## [Directions for this task]
Report every line in the items below that contains the string "makeQuery".

# START OF Supplied data

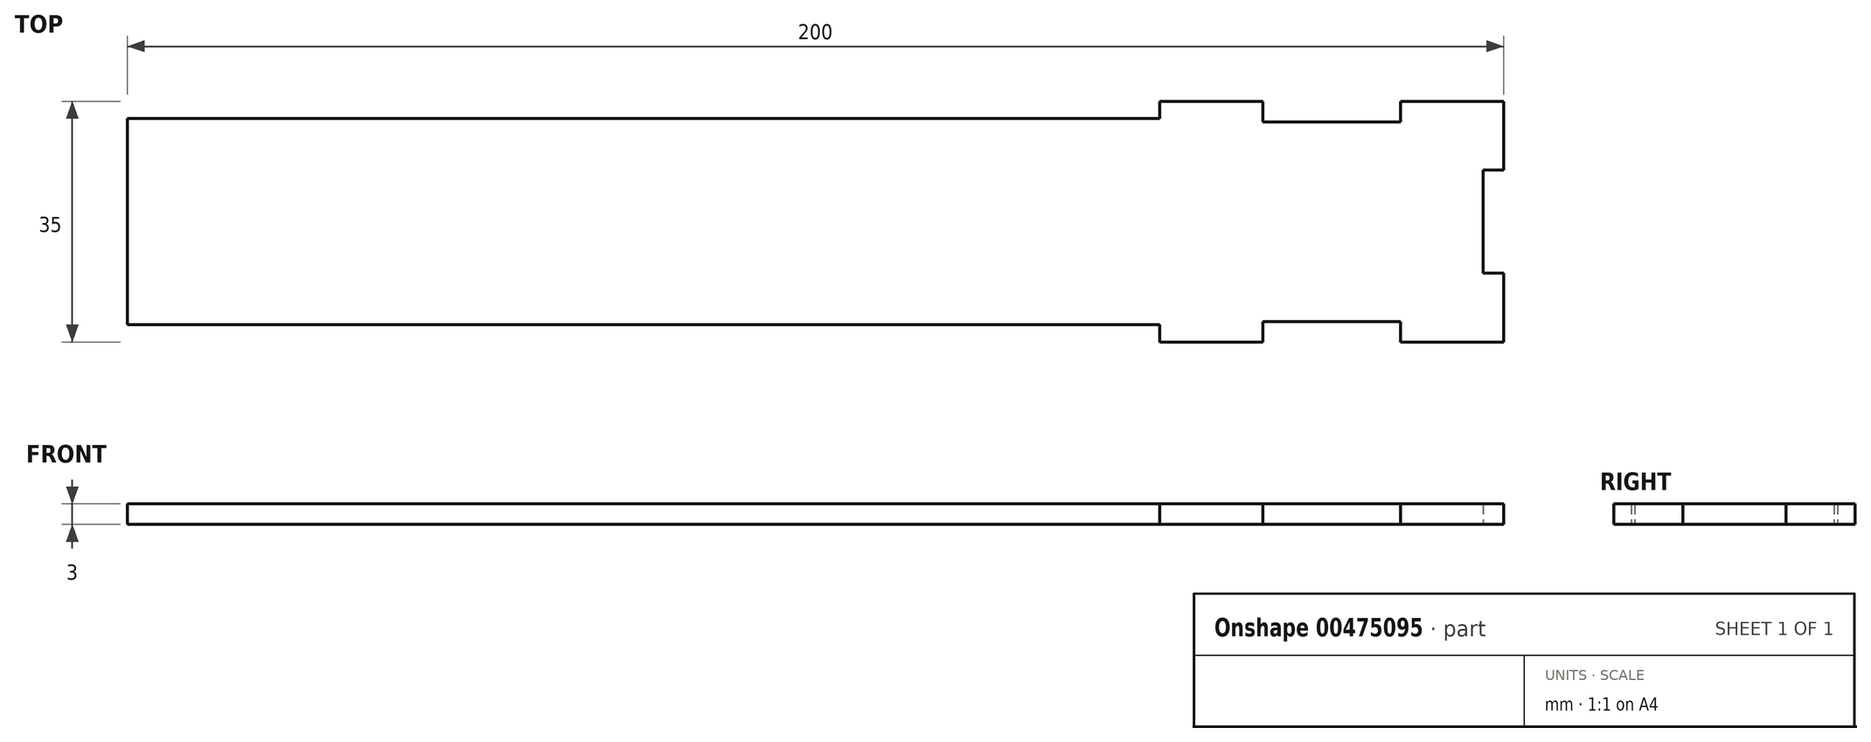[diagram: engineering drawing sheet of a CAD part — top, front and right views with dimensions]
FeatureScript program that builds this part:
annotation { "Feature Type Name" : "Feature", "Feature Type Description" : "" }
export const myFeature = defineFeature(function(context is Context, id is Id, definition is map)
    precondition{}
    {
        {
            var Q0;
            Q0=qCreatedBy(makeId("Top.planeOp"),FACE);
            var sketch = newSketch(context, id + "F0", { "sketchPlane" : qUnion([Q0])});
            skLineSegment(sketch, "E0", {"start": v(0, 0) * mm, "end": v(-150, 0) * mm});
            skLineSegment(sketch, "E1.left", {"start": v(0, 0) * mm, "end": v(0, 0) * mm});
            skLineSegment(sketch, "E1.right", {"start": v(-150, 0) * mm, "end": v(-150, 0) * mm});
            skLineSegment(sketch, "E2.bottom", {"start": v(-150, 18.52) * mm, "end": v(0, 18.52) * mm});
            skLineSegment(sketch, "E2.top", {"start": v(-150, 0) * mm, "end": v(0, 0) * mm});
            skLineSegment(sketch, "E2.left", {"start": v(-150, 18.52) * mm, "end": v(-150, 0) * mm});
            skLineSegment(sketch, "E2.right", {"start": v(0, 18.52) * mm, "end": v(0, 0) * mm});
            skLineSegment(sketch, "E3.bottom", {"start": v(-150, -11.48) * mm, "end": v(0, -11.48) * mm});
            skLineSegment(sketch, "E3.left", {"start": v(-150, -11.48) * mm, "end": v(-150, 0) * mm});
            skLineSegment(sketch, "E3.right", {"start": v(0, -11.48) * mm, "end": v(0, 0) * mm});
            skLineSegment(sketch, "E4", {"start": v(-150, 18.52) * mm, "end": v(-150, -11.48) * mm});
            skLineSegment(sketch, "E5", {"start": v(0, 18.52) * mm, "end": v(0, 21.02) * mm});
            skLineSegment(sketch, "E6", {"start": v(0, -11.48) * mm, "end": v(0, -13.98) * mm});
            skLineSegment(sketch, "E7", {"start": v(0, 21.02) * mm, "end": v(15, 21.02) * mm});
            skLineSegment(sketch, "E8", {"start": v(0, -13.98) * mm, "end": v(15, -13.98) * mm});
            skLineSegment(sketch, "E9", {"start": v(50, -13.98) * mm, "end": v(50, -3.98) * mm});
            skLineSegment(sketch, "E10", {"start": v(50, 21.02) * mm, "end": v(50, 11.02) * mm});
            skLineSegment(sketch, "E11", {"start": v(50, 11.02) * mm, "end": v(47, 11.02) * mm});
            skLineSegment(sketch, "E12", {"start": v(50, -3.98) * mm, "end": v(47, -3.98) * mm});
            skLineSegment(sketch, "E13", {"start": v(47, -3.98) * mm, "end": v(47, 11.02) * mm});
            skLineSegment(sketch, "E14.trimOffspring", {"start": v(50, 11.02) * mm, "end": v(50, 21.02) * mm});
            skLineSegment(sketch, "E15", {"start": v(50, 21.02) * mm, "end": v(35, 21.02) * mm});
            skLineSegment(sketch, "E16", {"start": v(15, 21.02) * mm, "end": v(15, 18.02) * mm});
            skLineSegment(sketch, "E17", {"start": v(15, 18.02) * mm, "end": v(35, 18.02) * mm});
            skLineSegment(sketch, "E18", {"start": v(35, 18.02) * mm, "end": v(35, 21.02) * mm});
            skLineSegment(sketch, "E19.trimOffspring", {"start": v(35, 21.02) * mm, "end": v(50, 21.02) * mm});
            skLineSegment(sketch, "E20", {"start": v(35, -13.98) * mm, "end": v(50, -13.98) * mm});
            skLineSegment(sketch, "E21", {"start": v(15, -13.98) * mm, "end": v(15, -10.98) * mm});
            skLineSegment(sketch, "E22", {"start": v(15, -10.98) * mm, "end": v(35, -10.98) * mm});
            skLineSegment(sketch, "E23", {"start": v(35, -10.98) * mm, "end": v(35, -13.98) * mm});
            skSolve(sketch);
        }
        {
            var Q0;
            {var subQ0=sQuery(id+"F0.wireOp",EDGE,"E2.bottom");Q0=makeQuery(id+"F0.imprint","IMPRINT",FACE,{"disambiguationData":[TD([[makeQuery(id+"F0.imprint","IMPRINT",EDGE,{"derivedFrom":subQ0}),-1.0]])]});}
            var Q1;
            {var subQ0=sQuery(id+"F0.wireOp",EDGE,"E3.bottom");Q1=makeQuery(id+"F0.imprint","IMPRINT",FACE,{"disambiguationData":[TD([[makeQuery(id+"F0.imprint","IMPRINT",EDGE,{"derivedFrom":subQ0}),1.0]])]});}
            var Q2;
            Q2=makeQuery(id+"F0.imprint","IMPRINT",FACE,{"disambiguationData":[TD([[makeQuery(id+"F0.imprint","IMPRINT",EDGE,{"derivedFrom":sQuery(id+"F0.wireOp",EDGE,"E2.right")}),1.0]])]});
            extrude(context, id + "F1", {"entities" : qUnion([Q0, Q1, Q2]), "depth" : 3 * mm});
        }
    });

# END OF Supplied data
# START OF Supplied data

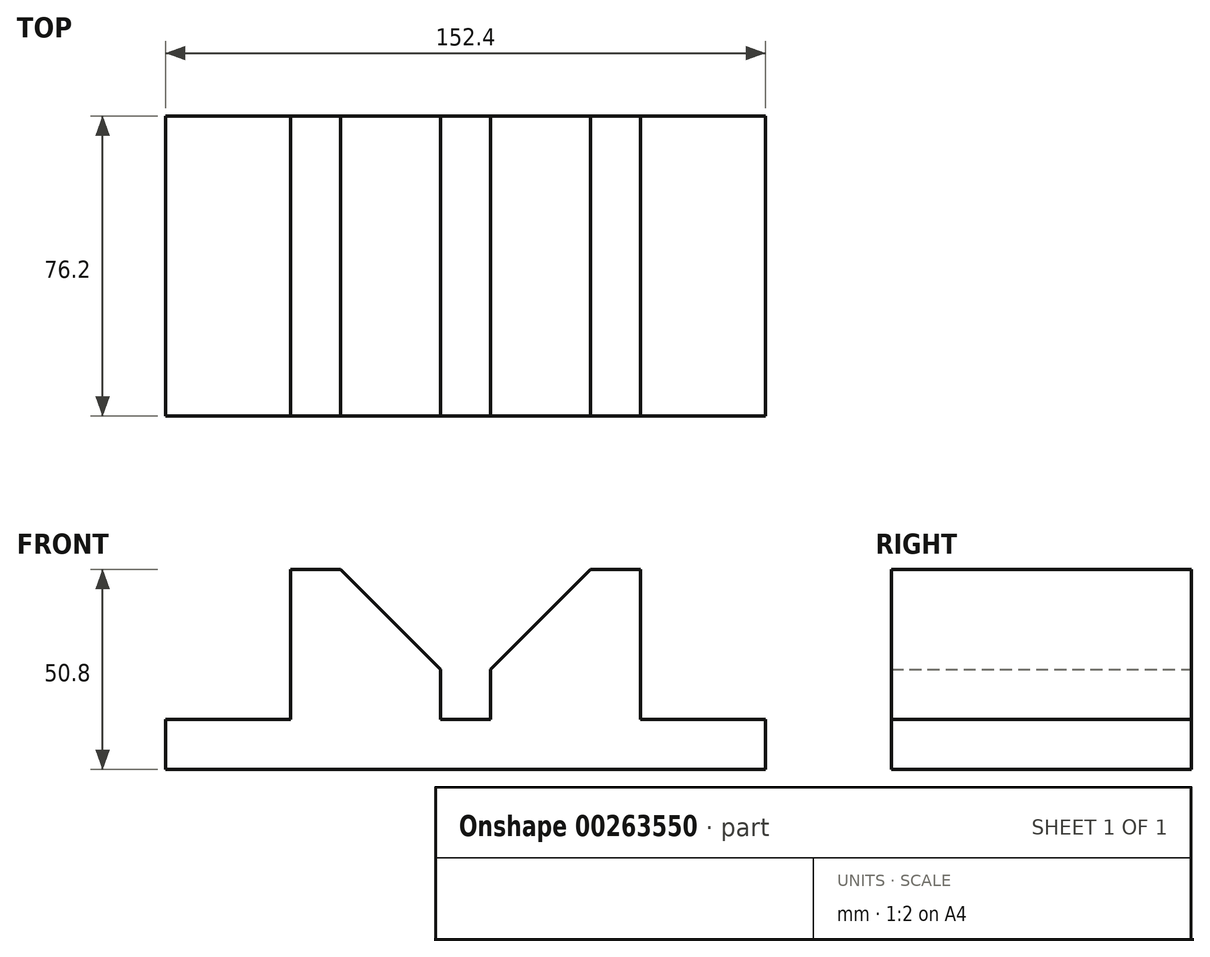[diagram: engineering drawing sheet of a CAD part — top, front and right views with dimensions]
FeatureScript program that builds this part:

# END OF Supplied data

## [Answer to this exercise]
            {var subQ0=sQuery(id+"F0.wireOp",EDGE,"E2.bottom");Q0=makeQuery(id+"F0.imprint","IMPRINT",FACE,{"disambiguationData":[TD([[makeQuery(id+"F0.imprint","IMPRINT",EDGE,{"derivedFrom":subQ0}),-1.0]])]});}
            {var subQ0=sQuery(id+"F0.wireOp",EDGE,"E3.bottom");Q1=makeQuery(id+"F0.imprint","IMPRINT",FACE,{"disambiguationData":[TD([[makeQuery(id+"F0.imprint","IMPRINT",EDGE,{"derivedFrom":subQ0}),1.0]])]});}
            Q2=makeQuery(id+"F0.imprint","IMPRINT",FACE,{"disambiguationData":[TD([[makeQuery(id+"F0.imprint","IMPRINT",EDGE,{"derivedFrom":sQuery(id+"F0.wireOp",EDGE,"E2.right")}),1.0]])]});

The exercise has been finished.